The myth of the president's support for PWSA is now commonplace in the media and even the generally meticulous John Allen at NCR misreported the president's support of the bill. Commenting on L'Osservatore Romano's "first 100 days" editorial, Allen wrote that the author
also argued that Obama's support for the "Pregnant Women Support Act" represents a "rebalancing" of his abortion policies "in support of maternity."
L'Osservatore did not say the president supported PWSA and I pointed that out to Allen. He went back to the Italian and confirmed I was correct. No correction was ever made to the article however. (I'm not including Allen among those lying for the president. He's simply an example of how widespread the myth has become.)
Nat Hentoff today confirms the president's non-support of PWSA and challenged him to support the bill (h-t The American Catholic):
To be fair to the president, he did say at Notre Dame, as he has often before: "So let us work together to reduce the number of women seeking abortions. Let's reduce unintended pregnancies. Let's make adoption more available. Let's provide care and support for women who do carry their children to term."
There is just such a bill that has been introduced by two Democrats, Mr. President, in Congress: Lincoln Davis of Tennessee in the House and Robert P. Casey Jr. in the Senate. As reported in the valuable Catholic Weekly "Our Sunday Visitor" (May 24, 2009):
"The Pregnant Women Support Act includes a number of provisions to help women faced with ... Establish a federally funded, toll-free hot line to direct women to services that can provide them with assistance during and after their pregnancy. Provide support, including education grants and child care, to parents who are teenagers or college students. ...
"Require institutions that offer abortions to provide accurate information to pregnant women about their options, including adoption, and the potential short-term and long-term complications associated with abortion."

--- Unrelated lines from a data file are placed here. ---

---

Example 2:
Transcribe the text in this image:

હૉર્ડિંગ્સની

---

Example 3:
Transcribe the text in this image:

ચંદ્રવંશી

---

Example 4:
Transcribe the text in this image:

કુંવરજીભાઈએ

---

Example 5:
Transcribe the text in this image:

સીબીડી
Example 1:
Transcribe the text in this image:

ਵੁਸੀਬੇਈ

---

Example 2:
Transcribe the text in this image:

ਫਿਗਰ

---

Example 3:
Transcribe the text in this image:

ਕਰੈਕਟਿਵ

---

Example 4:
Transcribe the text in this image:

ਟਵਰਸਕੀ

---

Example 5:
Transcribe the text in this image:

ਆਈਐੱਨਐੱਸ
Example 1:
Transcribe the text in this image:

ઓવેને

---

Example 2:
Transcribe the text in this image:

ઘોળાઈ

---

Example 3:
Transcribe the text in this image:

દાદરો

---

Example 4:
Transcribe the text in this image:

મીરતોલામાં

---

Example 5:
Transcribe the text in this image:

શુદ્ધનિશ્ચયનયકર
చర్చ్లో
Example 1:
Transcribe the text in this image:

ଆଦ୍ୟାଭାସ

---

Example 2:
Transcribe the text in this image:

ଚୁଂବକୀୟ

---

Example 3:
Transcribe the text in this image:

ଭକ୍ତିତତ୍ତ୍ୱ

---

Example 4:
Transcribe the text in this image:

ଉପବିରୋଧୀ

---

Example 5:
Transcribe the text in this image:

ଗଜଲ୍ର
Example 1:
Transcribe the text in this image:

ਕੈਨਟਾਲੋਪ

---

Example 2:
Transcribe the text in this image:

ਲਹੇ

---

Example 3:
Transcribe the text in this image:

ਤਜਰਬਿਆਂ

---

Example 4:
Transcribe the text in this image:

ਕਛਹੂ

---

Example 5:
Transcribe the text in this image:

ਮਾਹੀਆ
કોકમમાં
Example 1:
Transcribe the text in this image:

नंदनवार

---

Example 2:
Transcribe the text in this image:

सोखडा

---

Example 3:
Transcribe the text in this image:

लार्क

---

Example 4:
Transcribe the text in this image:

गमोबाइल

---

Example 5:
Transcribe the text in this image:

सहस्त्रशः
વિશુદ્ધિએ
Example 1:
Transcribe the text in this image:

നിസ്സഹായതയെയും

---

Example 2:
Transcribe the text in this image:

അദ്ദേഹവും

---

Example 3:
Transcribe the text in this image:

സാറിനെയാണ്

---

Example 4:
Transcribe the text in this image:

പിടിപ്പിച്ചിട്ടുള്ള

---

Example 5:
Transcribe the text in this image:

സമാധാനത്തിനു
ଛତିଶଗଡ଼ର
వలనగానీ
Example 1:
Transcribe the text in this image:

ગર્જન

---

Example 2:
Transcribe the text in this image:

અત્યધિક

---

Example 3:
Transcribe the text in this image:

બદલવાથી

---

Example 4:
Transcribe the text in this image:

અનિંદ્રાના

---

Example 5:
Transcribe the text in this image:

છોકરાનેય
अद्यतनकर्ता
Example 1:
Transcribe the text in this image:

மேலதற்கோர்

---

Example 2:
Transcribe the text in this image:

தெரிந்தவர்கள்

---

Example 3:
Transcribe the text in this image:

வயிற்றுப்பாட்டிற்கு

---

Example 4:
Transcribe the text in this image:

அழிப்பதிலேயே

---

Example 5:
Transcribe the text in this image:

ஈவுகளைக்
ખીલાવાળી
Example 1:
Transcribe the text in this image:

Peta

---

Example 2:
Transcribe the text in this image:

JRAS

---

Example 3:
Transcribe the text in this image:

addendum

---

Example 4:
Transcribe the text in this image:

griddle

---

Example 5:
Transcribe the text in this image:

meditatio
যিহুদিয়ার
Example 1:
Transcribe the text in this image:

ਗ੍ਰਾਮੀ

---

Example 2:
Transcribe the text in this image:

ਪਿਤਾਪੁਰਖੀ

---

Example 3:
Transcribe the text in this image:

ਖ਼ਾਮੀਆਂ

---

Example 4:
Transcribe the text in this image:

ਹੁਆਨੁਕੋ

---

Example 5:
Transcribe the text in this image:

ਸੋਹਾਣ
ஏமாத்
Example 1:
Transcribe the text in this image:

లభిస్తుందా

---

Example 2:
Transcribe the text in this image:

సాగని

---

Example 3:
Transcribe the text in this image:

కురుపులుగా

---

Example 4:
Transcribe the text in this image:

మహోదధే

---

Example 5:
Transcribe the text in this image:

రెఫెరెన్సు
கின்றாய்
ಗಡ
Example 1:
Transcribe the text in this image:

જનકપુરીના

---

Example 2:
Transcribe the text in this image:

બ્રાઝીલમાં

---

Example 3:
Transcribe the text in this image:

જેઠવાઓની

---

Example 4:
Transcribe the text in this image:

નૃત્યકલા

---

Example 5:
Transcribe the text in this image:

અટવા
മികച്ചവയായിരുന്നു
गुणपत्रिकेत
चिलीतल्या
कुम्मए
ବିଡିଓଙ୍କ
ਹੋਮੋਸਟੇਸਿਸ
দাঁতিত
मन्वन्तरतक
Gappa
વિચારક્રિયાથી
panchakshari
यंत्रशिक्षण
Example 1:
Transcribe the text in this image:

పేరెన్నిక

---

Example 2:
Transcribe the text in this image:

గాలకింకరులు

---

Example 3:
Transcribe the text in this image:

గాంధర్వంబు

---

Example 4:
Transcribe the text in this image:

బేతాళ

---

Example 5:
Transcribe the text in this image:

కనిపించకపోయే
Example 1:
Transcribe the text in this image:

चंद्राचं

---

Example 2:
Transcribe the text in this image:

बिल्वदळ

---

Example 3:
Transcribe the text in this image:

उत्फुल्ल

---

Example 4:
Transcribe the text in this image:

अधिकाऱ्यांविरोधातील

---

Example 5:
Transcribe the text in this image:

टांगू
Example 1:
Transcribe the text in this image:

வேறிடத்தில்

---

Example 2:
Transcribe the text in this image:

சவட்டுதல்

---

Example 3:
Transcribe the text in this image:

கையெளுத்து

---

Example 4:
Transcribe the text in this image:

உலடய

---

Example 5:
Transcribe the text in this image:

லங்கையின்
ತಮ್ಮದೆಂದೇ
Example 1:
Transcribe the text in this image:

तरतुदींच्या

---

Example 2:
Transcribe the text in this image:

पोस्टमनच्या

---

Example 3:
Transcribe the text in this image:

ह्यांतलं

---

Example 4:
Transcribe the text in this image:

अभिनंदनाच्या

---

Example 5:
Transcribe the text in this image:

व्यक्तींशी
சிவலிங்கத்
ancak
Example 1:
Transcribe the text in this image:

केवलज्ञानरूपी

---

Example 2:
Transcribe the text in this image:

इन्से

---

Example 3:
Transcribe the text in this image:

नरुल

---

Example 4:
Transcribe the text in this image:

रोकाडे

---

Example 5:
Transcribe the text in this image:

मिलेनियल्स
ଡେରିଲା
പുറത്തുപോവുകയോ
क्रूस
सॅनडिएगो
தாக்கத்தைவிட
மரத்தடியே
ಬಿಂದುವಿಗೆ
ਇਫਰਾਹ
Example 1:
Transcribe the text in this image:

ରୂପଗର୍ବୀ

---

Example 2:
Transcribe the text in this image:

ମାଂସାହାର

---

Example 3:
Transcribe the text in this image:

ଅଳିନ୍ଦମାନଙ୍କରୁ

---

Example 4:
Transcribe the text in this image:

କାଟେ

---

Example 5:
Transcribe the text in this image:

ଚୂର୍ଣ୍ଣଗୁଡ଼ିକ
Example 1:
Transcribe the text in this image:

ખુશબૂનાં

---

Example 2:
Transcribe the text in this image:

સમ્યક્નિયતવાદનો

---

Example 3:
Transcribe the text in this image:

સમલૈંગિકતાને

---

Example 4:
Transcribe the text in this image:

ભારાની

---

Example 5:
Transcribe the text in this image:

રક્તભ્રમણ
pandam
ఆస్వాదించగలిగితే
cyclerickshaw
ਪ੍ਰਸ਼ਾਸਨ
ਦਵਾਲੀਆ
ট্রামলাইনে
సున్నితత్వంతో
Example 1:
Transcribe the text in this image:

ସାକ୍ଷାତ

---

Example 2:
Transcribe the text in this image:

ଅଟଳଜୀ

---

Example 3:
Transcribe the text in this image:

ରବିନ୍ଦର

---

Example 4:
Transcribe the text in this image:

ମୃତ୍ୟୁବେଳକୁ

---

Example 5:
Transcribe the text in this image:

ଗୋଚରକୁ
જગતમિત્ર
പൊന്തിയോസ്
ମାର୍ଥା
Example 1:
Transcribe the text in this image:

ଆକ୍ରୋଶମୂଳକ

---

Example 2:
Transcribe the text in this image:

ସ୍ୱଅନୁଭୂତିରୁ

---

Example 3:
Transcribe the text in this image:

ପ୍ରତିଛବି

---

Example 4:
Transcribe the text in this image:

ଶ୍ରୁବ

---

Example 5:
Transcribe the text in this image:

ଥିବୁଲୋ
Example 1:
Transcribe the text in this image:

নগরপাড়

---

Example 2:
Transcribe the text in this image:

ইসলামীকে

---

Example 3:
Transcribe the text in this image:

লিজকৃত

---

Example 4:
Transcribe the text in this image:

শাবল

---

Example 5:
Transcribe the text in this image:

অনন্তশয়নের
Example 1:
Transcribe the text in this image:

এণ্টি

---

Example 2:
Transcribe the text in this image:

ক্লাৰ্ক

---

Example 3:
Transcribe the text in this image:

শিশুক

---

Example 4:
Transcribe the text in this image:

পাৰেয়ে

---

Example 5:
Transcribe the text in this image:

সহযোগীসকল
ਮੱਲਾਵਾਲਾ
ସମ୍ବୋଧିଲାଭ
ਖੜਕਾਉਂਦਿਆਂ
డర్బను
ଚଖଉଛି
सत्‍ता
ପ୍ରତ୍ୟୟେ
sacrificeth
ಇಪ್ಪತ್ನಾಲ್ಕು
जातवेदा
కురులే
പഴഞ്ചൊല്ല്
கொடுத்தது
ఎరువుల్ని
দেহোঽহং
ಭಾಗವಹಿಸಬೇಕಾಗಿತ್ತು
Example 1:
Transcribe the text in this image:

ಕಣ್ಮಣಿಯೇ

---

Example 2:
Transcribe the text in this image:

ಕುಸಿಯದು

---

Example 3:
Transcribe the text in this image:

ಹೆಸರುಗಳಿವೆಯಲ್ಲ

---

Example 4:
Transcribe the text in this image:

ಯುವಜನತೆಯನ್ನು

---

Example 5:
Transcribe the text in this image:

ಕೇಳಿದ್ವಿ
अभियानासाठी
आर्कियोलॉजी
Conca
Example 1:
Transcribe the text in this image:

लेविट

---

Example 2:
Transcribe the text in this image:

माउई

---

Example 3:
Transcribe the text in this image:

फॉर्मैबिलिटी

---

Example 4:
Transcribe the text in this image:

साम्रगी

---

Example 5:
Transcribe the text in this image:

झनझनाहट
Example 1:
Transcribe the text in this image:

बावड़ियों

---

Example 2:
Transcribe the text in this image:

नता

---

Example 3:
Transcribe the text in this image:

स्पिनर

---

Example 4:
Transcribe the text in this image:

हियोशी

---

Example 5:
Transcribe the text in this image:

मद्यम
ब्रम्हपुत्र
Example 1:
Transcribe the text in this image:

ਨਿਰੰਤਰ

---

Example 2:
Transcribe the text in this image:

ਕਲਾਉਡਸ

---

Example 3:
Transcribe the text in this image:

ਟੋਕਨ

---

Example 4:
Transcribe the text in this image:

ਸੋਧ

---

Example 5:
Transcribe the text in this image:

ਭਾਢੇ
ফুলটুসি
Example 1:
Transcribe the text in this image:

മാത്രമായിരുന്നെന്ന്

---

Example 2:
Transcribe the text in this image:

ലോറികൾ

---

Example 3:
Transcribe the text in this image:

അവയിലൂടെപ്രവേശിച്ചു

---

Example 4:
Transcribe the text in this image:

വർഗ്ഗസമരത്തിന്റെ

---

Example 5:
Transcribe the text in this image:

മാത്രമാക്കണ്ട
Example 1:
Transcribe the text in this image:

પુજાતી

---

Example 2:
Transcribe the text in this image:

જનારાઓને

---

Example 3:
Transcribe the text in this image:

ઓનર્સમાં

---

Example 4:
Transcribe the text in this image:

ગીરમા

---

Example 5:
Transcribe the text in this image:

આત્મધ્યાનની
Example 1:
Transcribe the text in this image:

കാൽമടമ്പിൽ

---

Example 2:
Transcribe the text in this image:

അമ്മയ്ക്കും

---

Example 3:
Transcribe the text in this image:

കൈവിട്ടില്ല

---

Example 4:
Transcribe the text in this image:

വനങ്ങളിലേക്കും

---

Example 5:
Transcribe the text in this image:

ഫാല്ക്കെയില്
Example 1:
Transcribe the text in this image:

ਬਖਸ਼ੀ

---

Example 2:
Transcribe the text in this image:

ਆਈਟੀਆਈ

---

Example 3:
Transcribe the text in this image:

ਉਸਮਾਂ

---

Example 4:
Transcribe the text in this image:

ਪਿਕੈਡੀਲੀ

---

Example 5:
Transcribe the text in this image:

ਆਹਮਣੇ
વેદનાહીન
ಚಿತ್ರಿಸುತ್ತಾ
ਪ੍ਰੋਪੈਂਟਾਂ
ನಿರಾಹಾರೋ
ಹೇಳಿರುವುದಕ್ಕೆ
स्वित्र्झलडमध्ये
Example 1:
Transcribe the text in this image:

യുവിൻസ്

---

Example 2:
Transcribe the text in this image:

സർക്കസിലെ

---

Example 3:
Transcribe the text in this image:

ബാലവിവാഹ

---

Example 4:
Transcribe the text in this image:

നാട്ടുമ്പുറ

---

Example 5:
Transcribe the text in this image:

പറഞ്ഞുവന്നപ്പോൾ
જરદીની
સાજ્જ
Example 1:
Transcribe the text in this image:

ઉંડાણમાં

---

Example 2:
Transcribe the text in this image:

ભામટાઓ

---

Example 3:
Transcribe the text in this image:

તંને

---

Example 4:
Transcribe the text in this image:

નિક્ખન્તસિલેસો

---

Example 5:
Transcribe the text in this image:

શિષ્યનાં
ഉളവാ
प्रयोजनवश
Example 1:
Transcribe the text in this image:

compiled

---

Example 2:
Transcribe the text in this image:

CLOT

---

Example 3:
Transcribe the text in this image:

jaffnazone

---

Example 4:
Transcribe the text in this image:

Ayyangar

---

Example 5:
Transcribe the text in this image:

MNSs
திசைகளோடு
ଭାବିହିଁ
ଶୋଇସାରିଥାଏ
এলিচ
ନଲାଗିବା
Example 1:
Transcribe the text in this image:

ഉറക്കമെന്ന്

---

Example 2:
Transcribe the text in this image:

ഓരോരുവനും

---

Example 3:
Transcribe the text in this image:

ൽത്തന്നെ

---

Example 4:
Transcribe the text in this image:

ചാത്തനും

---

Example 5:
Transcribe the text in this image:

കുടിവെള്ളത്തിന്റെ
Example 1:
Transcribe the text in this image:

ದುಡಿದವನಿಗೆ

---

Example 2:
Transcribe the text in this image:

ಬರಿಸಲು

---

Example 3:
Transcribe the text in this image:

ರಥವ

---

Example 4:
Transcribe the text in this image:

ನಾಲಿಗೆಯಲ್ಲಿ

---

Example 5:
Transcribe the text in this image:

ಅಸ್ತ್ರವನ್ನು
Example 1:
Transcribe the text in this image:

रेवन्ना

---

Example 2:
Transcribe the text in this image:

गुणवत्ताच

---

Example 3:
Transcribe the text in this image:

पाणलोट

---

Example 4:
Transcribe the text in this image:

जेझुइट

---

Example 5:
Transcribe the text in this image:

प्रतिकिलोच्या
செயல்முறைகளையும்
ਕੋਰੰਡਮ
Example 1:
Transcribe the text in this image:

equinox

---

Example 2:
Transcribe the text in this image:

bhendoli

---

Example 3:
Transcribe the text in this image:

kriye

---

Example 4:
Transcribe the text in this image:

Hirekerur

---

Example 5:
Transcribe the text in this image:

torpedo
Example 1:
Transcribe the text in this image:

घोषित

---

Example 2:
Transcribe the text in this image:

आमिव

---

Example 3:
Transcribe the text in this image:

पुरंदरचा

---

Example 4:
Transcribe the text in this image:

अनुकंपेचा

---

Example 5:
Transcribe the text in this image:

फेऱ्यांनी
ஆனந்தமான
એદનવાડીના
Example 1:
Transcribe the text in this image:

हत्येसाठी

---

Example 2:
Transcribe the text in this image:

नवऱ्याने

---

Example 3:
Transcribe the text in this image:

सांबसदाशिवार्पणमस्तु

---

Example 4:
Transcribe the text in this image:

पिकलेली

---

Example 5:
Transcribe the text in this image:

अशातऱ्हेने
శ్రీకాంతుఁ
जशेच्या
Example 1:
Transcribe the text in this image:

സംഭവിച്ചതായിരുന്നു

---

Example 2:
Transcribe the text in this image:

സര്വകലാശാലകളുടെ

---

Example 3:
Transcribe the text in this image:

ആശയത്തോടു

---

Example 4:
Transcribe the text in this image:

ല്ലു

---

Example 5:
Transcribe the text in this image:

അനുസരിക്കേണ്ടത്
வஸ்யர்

My column next week will provide more information about this measure, which should have been a law long ago. As of this writing, the offices of both Casey and Davis tell me there has been no word from the White House about supporting The Pregnant Women Support Act.
Mr. President, did you mean what you said at Notre Dame about "working together to reduce the number of women seeking abortions"?
Hentoff is not a Catholic. It's too bad the president's Catholic supporters have not yet issued the same challenge.
Last October, Archbishop Charles Chaput of Denver issued both a rebuke and challenge to certain members of the president's Catholic support team:
I think his [Doug Kmiec] activism for Senator Obama, and the work of Democratic-friendly groups like Catholics United and Catholics in Alliance for the Common Good, have done a disservice to the Church, confused the natural priorities of Catholic social teaching, undermined the progress pro-lifers have made, and provided an excuse for some Catholics to abandon the abortion issue instead of fighting within their parties and at the ballot box to protect the unborn.
I've reported here before that Catholics in Alliance/Catholics United is the president's campaign.
They would deny that, but it is certain they now have much influence with the president and in the Democratic party. Their original founding board member Melanne Verveer is now Ambassador for Global Women's Issues. Their Board Chair Elizabeth Frawley Bagley has been given broad duties in Secretary Clinton's State Department. One of their speakers/theological advisers, Miguel Diaz, is now nominated as Ambassador to the Vatican. And their co-founder Thomas Perriello is now a freshman congressman from Virginia.
Were they Catholics first and not merely an extension of the president's campaign (or jonesing for jobs), they would be "fighting within their parties . . . to protect the unborn." And yet, while they issue any number of statements defending the president's actions and challenging others - they have never publicly challenged the president.
Issuing a public call for the president to support the Pregnant Women Support Act would seem like a good place to start. And while they're at it, they could challenge Rep. Thomas Perriello to support the bill. The abortion rights supporter has yet to be added as a co-sponsor.